Student confesses to racial incident in residence hall

Last semester, an incident in Harris Hall in which two students were repeatedly disturbed by knocks on their door and later found a note in the hall that read "You niggers will never sleep," received extensive news coverage on campus. President William M. Chace and Vice President and Dean for Campus Life Frances Lucas-Tauchar met with 200 students in Harris Hall to discuss the incident; students charged that Emory does not adequately respond to racial incidents or work hard enough to improve campus race relations. This message from Lucas-Tauchar tells how Campus Life and the Emory Police responded and the results of their investigation.

Last September President Chace notified the Emory community that an act of racial intolerance had occurred in an Emory residence hall. In his letter, he ordered those of us in Campus Life and the Emory Police to mobilize every resource to determine who had committed that act.

We have done just that, and I write to tell you that a student, when confronted by a Campus Life staff member, confessed to writing the note found in Harris Hall.

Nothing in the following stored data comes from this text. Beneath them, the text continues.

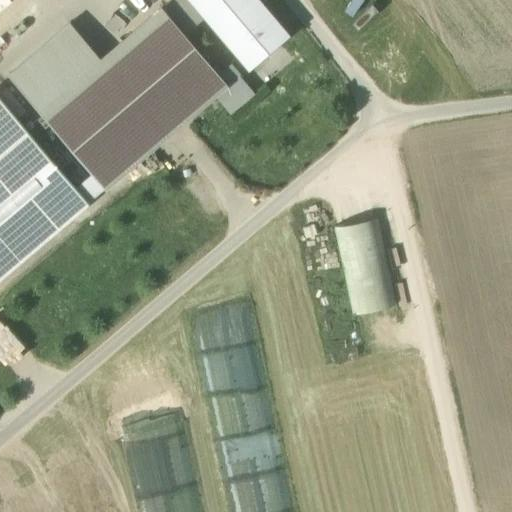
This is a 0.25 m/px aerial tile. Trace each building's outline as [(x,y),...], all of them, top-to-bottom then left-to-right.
[(171,0),(162,7),(186,35),(207,17),(192,0),(171,0)] [(192,0),(207,17),(250,67),(288,35),(258,0),(192,0)] [(50,125),(91,173),(104,189),(105,190),(217,94),(228,85),(219,74),(186,35),(162,7),(101,59),(70,23),(8,76),(50,125)] [(231,63),(219,74),(228,85),(217,94),(220,97),(238,82),(243,77),(231,63)] [(220,97),(232,112),(251,97),(238,82),(220,97)] [(0,145),(24,125),(0,97),(0,145)] [(89,201),(104,189),(91,173),(76,187),(24,125),(0,145),(0,278),(90,202),(89,201)] [(334,228),(354,318),(396,309),(377,219),(334,228)]
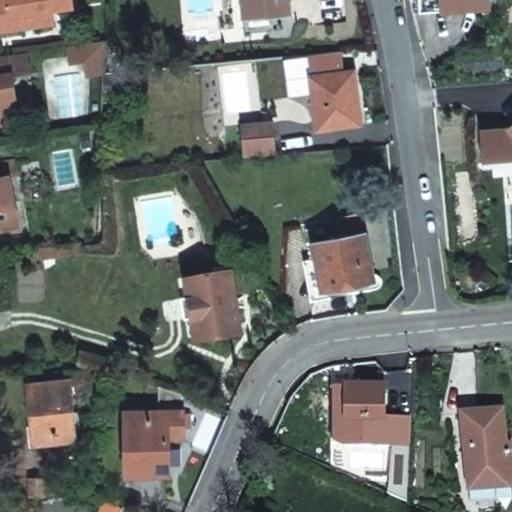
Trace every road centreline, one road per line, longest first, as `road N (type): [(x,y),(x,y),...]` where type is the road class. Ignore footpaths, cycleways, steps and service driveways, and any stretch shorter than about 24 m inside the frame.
road 1 (residential): [(375,0),(431,340)]
road 2 (residential): [(197,511),(249,389),(280,357)]
road 3 (unclassified): [(280,357),(431,340)]
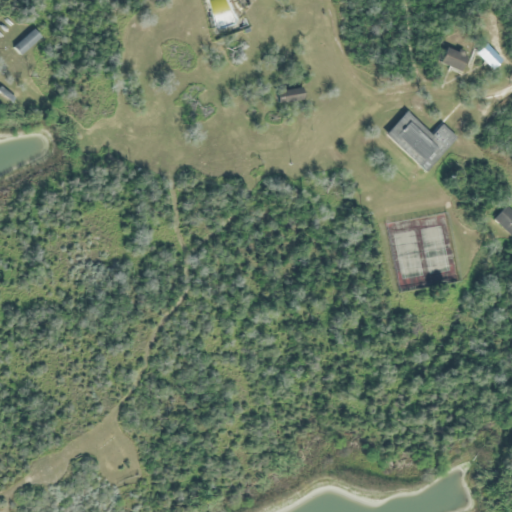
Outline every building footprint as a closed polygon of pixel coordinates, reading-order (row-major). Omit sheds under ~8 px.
[(231,0),(202,0),(209,31),(236,25),(231,0)] [(16,56),(37,38),(30,30),(9,47),(16,56)] [(473,55),(487,69),(496,60),(482,46),(473,55)] [(436,64),(457,72),(463,54),(442,47),(436,64)] [(268,94),(271,108),(301,103),(298,88),(268,94)] [(420,173),(452,138),(437,125),(427,136),(401,112),(379,136),(420,173)] [(511,234),(511,215),(501,205),(488,219),(508,239),(511,234)]
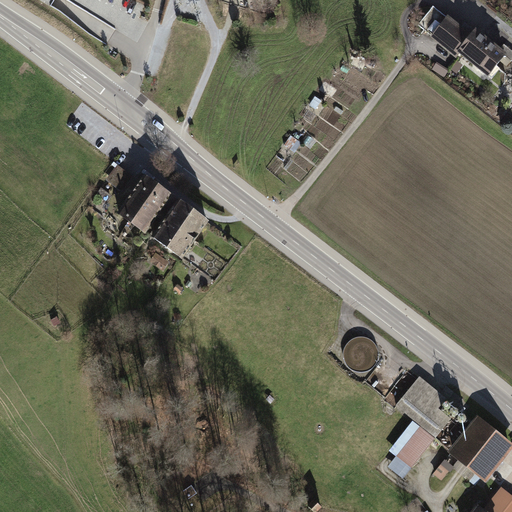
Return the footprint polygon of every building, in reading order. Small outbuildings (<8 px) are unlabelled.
[(511,53),(480,28),(474,35),(436,6),(421,25),(461,55),(461,54),(493,79),(511,55),(511,53)] [(134,178),(100,151),(88,167),(123,193),(134,178)] [(177,197),(151,177),(122,215),(148,235),(177,197)] [(217,224),(186,200),(158,237),(188,261),(217,224)] [(173,266),(158,254),(152,262),(167,274),(173,266)] [(349,366),(353,369),(359,371),(365,370),(370,368),(374,364),(377,360),(379,354),(378,348),(376,343),(372,339),(366,336),(361,335),(355,336),(350,339),(346,344),(344,349),(344,355),(345,361),(349,366)] [(419,376),(395,405),(437,439),(453,419),(437,406),(445,397),(419,376)] [(446,409),(448,408),(449,408),(450,407),(450,406),(451,404),(450,403),(450,402),(449,401),(447,401),(446,401),(445,401),(444,402),(443,403),(442,404),(443,405),(443,407),(444,408),(445,408),(446,409)] [(451,413),(453,414),(454,414),(455,414),(456,414),(457,413),(458,412),(458,411),(458,409),(458,408),(457,407),(456,406),(454,406),(453,406),(452,407),(451,408),(450,409),(450,411),(451,412),(451,413)] [(466,414),(466,413),(465,412),(463,411),(462,411),(460,412),(459,413),(458,414),(458,415),(458,417),(458,418),(459,419),(461,420),(462,420),(463,420),(465,419),(466,418),(467,417),(467,416),(466,414)] [(449,451),(486,480),(511,447),(511,445),(476,417),(449,451)] [(418,427),(411,422),(389,452),(396,457),(389,467),(407,480),(437,439),(419,426),(418,427)] [(444,481),(450,469),(441,464),(434,475),(444,481)] [(197,493),(191,485),(183,491),(189,499),(197,493)] [(488,511),(511,511),(511,495),(501,487),(484,509),(488,511)] [(313,511),(315,511),(321,507),(314,500),(308,507),(313,511)]
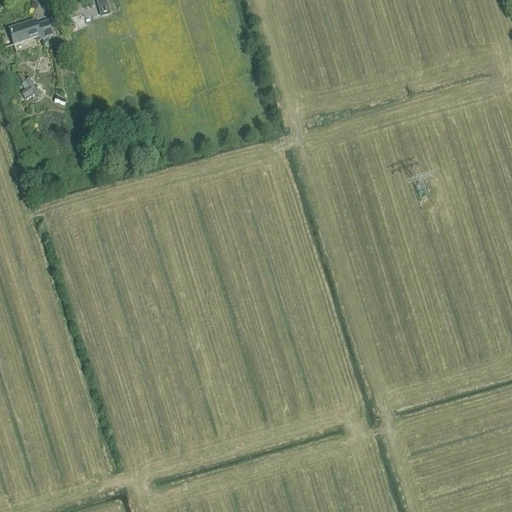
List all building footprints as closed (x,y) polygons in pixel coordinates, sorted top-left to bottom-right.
[(96,0),(101,17),(109,15),(105,0),(96,0)] [(36,27),(34,22),(10,30),(15,46),(38,39),(39,42),(52,38),(48,23),(36,27)] [(72,40),(70,34),(63,37),(65,43),(72,40)] [(65,52),(62,44),(53,47),(56,55),(65,52)] [(36,88),(29,79),(20,85),(25,91),(20,94),(26,102),(31,99),(35,104),(38,101),(36,99),(42,95),(37,87),(36,88)] [(66,101),(56,97),(53,104),(63,108),(66,101)]
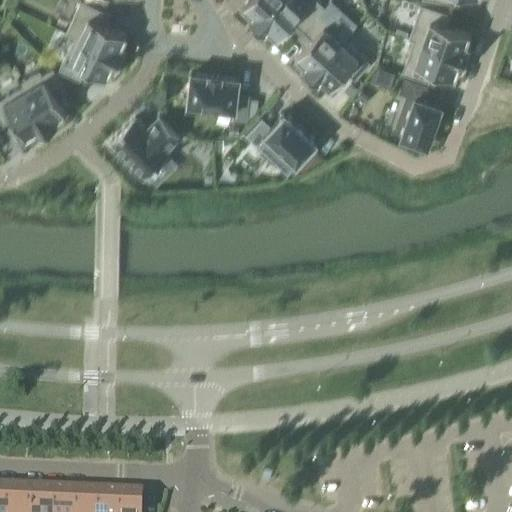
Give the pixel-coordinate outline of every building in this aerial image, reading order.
[(247,18),(256,27),(280,0),(248,0),(241,8),(249,15),(247,18)] [(292,23),(301,32),(318,14),(324,7),(316,0),(280,0),(256,27),(265,35),(267,32),(276,40),(292,23)] [(81,1),(65,33),(120,59),(125,48),(122,46),(127,36),(105,26),(111,15),(81,1)] [(420,5),(408,38),(466,58),(470,47),(466,45),(470,35),(448,27),(452,15),(420,5)] [(300,68),(309,76),(350,32),(333,16),(327,23),(318,14),(301,32),(310,40),(294,57),(303,65),(300,68)] [(350,32),(309,76),(318,85),(321,82),(329,90),(345,72),(354,81),(370,63),(345,39),(351,32),(350,32)] [(120,59),(65,33),(65,34),(73,38),(58,70),(80,80),(85,69),(107,79),(112,69),(115,71),(120,59)] [(466,58),(408,38),(408,39),(413,41),(401,74),(428,83),(432,72),(455,80),(458,69),(462,70),(466,58)] [(39,71),(19,83),(47,131),(58,125),(56,122),(66,116),(54,95),(64,89),(52,69),(41,75),(39,71)] [(191,73),(187,105),(233,110),(232,120),(246,121),(249,96),(237,95),(239,79),(191,73)] [(422,101),(426,87),(404,79),(399,93),(406,96),(414,98),(413,100),(414,100),(408,116),(400,113),(394,131),(402,134),(401,136),(400,138),(402,139),(425,147),(427,147),(428,145),(427,145),(432,131),(433,131),(433,130),(435,125),(435,124),(435,123),(440,109),(441,107),(439,106),(422,101)] [(47,131),(19,83),(18,83),(20,87),(0,99),(0,121),(2,126),(13,119),(25,140),(35,134),(37,137),(47,131)] [(284,112),(270,127),(261,118),(245,136),(255,146),(263,137),(295,166),(317,143),(306,133),(306,132),(295,122),(284,112)] [(134,118),(110,142),(127,159),(144,178),(169,153),(166,150),(179,137),(159,116),(146,129),(134,118)] [(215,140),(215,150),(223,149),(223,140),(215,140)] [(269,480),(272,471),(265,469),(262,477),(269,480)] [(0,511),(9,511),(10,494),(0,493),(0,511)] [(9,511),(31,511),(32,495),(10,494),(9,511)] [(31,511),(52,511),(54,496),(32,495),(31,511)] [(52,511),(74,511),(75,497),(54,496),(52,511)] [(74,511),(96,511),(97,498),(75,497),(74,511)] [(96,511),(117,511),(118,499),(97,498),(96,511)] [(118,499),(117,511),(140,511),(141,500),(118,499)]
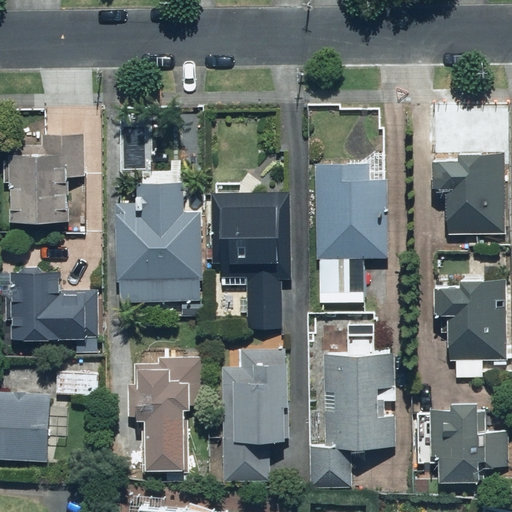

The student is a friend of the victims, an African American male who lives in the same residence hall. He characterized his act as a prank between friends that quickly got out of hand. The young man told me that even though he knew that his act was creating a major community reaction, he became too frightened to come forward and hoped that the incident would blow over.

The Emory Police did an outstanding job investigating this case. They used surveillance techniques in the residence hall within the first week after the incident to monitor the victims' door and part of the hallway. Each resident was asked by the Emory Police to complete a written survey to give any information that they might have had about the incident.

A handwriting expert was hired to compare the writing on the original note found in the hallway to a suspicious note written on a wipe-off message board of some friends of the victims who lived in Harris Hall. The victims called the Emory Police when they thought the handwriting on the wipe-off message board looked like the writing on the note found outside their door. The handwriting expert found that the writing samples matched.

A forensic artist was then hired who did a composite sketch based on a witnesses' description of the person who had written the note on the message board. The picture led to the identification of the young man who later confessed.

President Chace also said in his letter to the Emory community that when the perpetrators were caught, they would have to confront Emory; this student has done so through student conduct proceedings. But because of the federal Family Educational Rights and Privacy Act, better known as the Buckley Amendment, I cannot reveal the identity of the student or the specific sanctions he received through the student conduct proceedings, other than to say that eight individual sanctions were imposed.

Even though this incident turned out to be a joke among friends that was perceived by many to be racial harassment, it doesn't mean that we won't take future racial incidents seriously. We will continue to do all we can to protect the rights and dignity of each student. We will pursue any other acts of intolerance with this same vigor and determination.